2. Quentin Tarantino

A few people may have soured on old QT when he admitted that he “knew” about what Harvey Weinstein was up to all along and continued to work with him, but by and large, he’s the coolest filmmaker out there. No one makes movies quite like Tarantino (although many try and fail to emulate his signature style). Few other filmmakers are enough of an auteur that you can feel their presence from frame one right to the closing credits. Everything in a Tarantino movie belongs solely in a Tarantino movie. The nonlinear storylines, the pop culture references, the graphic violence, the novel-like chapter structure, the pitch black sense of humor – it’s all classic QT and anyone who tries to do it themselves ends up looking like a shameless, embarrassing ripoff.

1. Christopher Nolan

Lord only knows how Christopher Nolan keeps knocking it out of the park. He’s the Babe Ruth of film. Every single genre he touches, he crafts a timeless classic that has deep roots in that genre and will be being watched by audiences decades from now. Weirdly, he’s yet to slip up.
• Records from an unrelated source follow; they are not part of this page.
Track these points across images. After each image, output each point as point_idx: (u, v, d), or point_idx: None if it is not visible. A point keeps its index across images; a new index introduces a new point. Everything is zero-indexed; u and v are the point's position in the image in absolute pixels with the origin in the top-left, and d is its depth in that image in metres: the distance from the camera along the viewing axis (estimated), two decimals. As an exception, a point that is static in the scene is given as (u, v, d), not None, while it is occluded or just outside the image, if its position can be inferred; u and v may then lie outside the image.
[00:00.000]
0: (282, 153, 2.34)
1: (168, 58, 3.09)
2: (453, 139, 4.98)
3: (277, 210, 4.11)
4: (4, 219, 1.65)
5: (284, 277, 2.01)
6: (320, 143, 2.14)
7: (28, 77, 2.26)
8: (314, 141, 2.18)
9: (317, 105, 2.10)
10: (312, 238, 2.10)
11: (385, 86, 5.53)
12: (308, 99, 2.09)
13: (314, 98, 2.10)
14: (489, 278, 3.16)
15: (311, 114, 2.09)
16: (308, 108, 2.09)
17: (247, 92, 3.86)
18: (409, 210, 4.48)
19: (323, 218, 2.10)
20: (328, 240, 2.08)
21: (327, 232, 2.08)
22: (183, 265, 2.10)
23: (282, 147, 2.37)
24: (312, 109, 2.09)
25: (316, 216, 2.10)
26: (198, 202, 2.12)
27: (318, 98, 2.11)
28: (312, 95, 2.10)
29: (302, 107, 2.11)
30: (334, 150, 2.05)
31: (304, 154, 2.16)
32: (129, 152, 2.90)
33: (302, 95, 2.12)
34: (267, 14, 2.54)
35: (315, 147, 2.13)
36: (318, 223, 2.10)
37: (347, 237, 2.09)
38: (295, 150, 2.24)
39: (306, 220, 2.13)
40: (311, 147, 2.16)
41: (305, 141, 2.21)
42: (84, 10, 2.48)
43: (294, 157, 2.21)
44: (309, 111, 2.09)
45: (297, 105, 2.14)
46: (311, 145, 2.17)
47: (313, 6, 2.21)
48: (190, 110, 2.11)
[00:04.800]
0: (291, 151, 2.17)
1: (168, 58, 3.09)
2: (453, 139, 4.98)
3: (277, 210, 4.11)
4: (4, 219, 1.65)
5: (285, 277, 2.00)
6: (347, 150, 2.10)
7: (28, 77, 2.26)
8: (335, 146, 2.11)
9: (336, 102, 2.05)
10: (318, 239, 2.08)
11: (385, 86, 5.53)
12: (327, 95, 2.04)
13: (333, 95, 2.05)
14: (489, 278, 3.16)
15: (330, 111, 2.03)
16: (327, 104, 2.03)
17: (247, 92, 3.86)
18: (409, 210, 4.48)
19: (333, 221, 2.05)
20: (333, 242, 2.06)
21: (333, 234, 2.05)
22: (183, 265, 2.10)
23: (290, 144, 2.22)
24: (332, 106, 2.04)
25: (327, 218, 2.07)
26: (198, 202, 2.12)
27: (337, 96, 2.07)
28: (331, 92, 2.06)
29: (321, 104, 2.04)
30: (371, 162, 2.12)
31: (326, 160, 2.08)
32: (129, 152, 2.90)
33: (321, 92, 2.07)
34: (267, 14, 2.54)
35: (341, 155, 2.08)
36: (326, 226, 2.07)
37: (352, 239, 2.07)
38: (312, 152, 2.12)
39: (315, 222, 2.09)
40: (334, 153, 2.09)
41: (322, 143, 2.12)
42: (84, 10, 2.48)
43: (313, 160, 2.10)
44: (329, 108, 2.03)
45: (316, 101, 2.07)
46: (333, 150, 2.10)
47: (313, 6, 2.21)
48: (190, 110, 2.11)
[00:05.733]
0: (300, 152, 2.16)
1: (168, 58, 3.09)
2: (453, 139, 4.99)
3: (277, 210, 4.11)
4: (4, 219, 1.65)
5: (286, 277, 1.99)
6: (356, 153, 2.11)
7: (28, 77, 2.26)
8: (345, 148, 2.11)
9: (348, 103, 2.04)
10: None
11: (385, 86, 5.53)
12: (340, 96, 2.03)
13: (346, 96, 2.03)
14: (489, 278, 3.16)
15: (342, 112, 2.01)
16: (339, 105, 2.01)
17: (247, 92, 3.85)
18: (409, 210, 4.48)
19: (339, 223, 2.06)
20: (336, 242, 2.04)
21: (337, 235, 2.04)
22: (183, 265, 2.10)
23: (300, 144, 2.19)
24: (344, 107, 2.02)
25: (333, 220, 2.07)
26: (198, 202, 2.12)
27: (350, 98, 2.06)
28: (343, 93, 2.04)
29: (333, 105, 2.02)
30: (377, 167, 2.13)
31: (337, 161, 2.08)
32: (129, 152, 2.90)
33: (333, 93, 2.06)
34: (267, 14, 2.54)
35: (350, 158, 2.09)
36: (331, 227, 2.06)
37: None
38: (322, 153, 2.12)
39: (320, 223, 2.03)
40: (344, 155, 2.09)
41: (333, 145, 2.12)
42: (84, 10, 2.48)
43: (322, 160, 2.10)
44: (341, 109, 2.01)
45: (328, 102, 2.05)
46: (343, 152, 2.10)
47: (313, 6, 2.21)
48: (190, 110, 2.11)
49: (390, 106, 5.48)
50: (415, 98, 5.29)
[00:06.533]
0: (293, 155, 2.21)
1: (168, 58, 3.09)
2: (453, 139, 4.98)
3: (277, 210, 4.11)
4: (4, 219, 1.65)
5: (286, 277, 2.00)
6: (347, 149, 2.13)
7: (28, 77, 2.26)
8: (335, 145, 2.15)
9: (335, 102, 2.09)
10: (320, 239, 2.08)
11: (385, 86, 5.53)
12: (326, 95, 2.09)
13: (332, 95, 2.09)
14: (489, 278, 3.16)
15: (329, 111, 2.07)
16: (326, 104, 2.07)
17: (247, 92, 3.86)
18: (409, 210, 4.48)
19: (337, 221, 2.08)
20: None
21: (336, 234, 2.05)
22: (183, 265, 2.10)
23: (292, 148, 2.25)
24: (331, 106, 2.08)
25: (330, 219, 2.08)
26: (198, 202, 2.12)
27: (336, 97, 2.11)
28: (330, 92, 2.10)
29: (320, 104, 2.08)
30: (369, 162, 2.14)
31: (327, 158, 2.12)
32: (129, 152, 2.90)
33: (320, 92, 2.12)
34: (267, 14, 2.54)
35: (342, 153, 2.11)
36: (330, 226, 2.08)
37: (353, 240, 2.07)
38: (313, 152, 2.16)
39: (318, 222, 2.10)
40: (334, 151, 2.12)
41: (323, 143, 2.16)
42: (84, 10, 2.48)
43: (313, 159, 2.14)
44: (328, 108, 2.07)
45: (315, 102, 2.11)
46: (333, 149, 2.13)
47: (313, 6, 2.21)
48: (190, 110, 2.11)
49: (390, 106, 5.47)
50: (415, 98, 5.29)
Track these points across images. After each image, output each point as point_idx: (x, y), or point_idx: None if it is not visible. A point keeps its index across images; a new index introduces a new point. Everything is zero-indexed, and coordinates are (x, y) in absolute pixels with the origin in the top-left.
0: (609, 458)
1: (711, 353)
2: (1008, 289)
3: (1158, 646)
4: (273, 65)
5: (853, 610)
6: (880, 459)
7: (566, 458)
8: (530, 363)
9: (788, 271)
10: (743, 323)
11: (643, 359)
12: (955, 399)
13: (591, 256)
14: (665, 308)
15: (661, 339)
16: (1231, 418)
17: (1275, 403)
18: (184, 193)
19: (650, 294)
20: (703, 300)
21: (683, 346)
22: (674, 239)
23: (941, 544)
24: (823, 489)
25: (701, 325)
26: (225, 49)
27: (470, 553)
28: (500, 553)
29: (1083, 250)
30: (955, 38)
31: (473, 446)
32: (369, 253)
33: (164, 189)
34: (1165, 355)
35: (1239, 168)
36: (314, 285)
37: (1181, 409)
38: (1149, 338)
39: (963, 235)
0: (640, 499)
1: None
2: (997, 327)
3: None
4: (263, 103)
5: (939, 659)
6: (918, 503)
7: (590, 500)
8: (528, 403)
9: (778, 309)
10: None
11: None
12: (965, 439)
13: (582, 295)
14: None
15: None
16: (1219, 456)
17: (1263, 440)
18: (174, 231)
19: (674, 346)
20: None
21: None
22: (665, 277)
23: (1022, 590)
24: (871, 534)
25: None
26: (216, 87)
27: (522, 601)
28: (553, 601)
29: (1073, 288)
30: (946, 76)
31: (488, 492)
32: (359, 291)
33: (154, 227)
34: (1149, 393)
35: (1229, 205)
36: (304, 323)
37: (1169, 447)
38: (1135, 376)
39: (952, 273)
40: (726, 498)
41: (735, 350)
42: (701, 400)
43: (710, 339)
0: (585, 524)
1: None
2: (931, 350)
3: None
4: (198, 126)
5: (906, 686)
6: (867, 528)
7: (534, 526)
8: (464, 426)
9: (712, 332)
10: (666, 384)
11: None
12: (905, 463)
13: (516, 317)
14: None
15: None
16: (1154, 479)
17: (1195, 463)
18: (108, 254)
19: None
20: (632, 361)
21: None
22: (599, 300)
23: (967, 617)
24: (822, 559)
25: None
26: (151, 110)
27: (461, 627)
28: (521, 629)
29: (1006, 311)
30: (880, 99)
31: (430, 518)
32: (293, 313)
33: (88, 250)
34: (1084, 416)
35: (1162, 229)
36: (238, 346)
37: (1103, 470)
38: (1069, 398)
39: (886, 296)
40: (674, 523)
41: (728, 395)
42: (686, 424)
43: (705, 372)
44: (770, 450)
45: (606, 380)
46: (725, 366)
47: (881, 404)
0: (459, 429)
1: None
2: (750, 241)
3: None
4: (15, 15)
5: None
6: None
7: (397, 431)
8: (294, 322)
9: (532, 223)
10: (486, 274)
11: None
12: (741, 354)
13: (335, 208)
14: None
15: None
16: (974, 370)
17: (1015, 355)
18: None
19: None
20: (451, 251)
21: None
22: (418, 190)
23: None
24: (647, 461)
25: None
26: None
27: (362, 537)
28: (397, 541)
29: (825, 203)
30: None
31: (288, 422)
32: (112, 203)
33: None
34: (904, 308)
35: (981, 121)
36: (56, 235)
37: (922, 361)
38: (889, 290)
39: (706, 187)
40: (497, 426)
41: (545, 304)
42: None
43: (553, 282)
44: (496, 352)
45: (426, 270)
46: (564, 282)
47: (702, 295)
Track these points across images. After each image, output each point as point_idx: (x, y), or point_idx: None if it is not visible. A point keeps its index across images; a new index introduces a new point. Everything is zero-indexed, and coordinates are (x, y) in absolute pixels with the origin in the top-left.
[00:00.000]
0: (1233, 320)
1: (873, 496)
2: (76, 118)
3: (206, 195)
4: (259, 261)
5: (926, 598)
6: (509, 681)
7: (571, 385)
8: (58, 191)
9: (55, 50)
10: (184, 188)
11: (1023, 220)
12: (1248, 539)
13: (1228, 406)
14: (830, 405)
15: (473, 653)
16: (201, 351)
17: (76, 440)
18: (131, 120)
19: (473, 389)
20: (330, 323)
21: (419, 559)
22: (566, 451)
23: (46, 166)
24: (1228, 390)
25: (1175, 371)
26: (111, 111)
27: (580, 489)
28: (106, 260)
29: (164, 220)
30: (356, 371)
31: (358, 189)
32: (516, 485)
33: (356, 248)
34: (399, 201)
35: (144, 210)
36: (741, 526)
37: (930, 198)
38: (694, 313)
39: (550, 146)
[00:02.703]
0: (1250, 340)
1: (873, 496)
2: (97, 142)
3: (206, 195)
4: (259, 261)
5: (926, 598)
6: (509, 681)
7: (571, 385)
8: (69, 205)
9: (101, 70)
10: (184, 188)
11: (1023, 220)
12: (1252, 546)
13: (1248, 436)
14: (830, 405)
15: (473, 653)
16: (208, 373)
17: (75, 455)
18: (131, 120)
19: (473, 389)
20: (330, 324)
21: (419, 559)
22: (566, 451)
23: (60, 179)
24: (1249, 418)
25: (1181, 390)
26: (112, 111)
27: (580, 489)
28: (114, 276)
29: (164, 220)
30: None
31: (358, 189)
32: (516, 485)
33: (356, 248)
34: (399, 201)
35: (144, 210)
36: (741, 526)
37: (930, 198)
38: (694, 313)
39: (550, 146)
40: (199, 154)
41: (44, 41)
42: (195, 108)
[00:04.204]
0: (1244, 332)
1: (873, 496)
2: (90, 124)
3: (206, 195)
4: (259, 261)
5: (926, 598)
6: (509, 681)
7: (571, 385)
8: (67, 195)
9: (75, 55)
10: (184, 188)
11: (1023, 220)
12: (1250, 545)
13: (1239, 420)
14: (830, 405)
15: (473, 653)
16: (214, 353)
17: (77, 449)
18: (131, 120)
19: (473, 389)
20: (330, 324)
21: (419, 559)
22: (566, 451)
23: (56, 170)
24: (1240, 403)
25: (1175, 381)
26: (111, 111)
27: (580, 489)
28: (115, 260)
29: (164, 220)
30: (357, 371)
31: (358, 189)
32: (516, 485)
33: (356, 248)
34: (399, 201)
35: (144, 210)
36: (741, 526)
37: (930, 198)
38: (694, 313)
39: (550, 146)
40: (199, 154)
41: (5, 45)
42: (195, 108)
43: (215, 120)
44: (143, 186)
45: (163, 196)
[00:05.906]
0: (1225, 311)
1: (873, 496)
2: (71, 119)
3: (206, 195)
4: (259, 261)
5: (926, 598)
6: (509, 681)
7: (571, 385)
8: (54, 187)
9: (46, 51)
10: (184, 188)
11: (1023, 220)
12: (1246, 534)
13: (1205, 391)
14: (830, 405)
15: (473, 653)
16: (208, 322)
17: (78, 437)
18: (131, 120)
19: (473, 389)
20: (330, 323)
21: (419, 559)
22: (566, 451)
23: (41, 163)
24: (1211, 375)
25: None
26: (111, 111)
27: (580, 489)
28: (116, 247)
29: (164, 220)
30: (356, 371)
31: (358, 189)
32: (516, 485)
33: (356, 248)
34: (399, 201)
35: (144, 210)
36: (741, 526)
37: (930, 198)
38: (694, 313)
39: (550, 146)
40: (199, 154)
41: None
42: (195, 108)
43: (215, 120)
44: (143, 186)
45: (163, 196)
The audiences didn’t quite latch on to his take on science fiction with the trippy Interstellar, but it was hardly panned, and audiences adored it. Inception, The Dark Knight, The Prestige, this year’s Dunkirk – every time Nolan gives something a go (war movie, superhero movie, whatever), he crafts a masterpiece that satisfies regular filmgoers and sends film fanatics into a spasm. He has a close-knit roster of actors that he keeps bringing back – Anne Hathaway, Tom Hardy, Michael Caine etc. – but any actor who hasn’t worked with him is desperate to. There’s simply no question that Christopher Nolan is the greatest director working today.